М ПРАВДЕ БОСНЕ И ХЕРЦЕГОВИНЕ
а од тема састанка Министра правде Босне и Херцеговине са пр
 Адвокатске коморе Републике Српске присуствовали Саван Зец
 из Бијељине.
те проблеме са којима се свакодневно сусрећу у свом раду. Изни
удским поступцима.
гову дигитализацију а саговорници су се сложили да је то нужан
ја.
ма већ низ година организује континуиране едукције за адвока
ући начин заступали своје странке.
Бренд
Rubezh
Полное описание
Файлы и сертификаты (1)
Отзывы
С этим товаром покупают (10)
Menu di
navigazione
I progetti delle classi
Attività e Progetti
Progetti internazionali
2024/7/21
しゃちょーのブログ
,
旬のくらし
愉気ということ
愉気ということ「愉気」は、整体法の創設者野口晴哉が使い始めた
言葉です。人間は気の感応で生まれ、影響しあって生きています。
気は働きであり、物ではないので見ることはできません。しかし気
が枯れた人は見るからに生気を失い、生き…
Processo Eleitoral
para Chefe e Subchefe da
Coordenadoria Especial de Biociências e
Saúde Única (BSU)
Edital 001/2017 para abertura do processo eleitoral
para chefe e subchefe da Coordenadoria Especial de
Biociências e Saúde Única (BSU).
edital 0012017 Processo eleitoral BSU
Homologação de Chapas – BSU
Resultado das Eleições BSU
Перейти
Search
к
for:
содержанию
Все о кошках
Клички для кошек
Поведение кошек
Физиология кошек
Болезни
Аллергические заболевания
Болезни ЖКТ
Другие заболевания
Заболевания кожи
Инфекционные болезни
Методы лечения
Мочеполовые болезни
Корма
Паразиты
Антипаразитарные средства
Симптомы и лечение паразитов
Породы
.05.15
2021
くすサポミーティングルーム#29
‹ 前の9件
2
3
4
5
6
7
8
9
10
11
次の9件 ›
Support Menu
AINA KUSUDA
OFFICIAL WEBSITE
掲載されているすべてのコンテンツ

============

### Required work
Where a line of the entries contains "愉気ということ", report that line.

### Answer box
愉気ということ
愉気ということ「愉気」は、整体法の創設者野口晴哉が使い始めた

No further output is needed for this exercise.